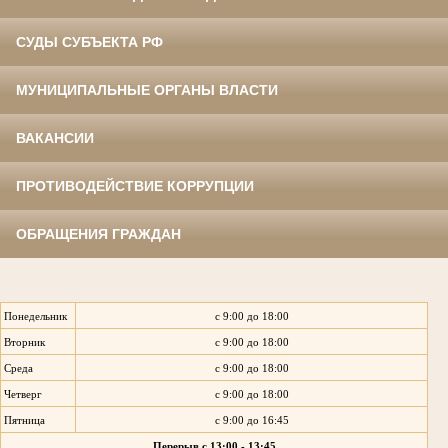
СУДЫ СУБЪЕКТА РФ
МУНИЦИПАЛЬНЫЕ ОРГАНЫ ВЛАСТИ
ВАКАНСИИ
ПРОТИВОДЕЙСТВИЕ КОРРУПЦИИ
ОБРАЩЕНИЯ ГРАЖДАН
Понедельник
с 9:00 до 18:00
Вторник
с 9:00 до 18:00
Среда
с 9:00 до 18:00
Четверг
с 9:00 до 18:00
Пятница
с 9:00 до 16:45
Перерыв с 13:00 - 13:45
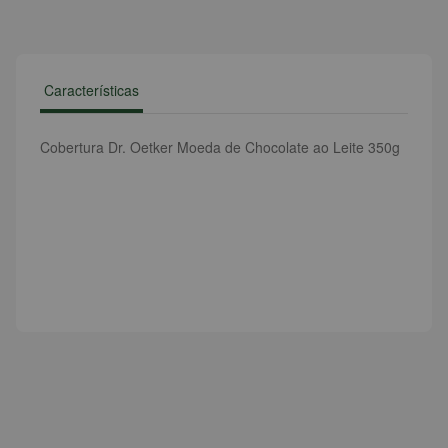
Características
Cobertura Dr. Oetker Moeda de Chocolate ao Leite 350g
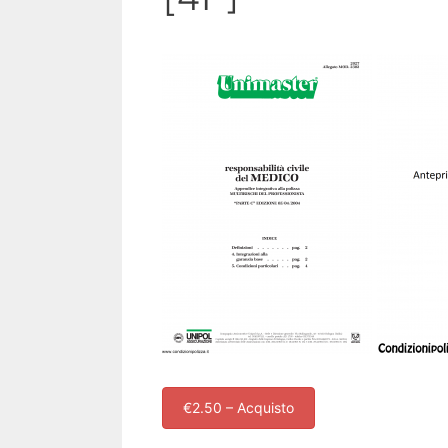
€2.50 – Acquisto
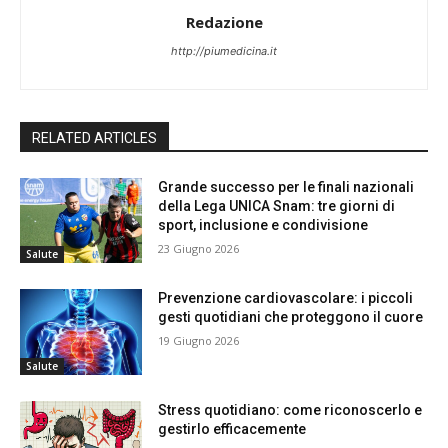
Redazione
http://piumedicina.it
RELATED ARTICLES
Grande successo per le finali nazionali
della Lega UNICA Snam: tre giorni di
sport, inclusione e condivisione
23 Giugno 2026
Salute
Prevenzione cardiovascolare: i piccoli
gesti quotidiani che proteggono il cuore
19 Giugno 2026
Salute
Stress quotidiano: come riconoscerlo e
gestirlo efficacemente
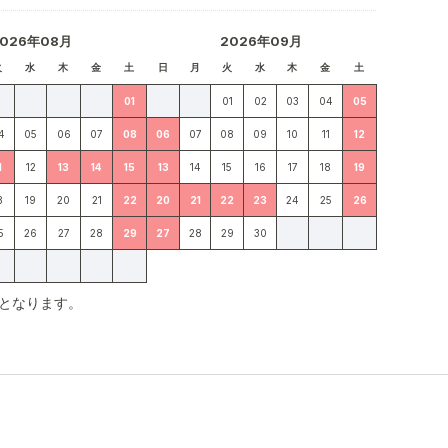
2026年08月
2026年09月
火
水
木
金
土
日
月
火
水
木
金
土
01
01
02
03
04
05
4
05
06
07
08
06
07
08
09
10
11
12
1
12
13
14
15
13
14
15
16
17
18
19
8
19
20
21
22
20
21
22
23
24
25
26
5
26
27
28
29
27
28
29
30
となります。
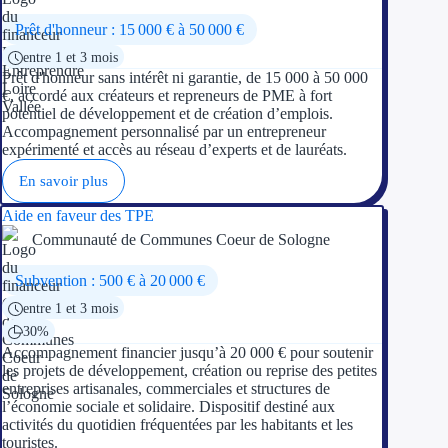
Prêt d'honneur : 15 000 € à 50 000 €
entre 1 et 3 mois
Prêt d'honneur sans intérêt ni garantie, de 15 000 à 50 000
€, accordé aux créateurs et repreneurs de PME à fort
potentiel de développement et de création d’emplois.
Accompagnement personnalisé par un entrepreneur
expérimenté et accès au réseau d’experts et de lauréats.
En savoir plus
Aide en faveur des TPE
Communauté de Communes Coeur de Sologne
Subvention : 500 € à 20 000 €
entre 1 et 3 mois
30%
Accompagnement financier jusqu’à 20 000 € pour soutenir
les projets de développement, création ou reprise des petites
entreprises artisanales, commerciales et structures de
l’économie sociale et solidaire. Dispositif destiné aux
activités du quotidien fréquentées par les habitants et les
touristes.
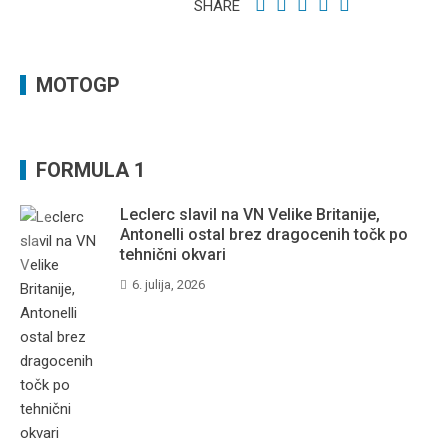
SHARE
MOTOGP
FORMULA 1
Leclerc slavil na VN Velike Britanije,
Antonelli ostal brez dragocenih točk po
tehnični okvari
6. julija, 2026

▶ What is needed:
Filter the data for the string "développement" and copy every line that has it.

▶ Finished exercise:
potentiel de développement et de création d’emplois.
les projets de développement, création ou reprise des petites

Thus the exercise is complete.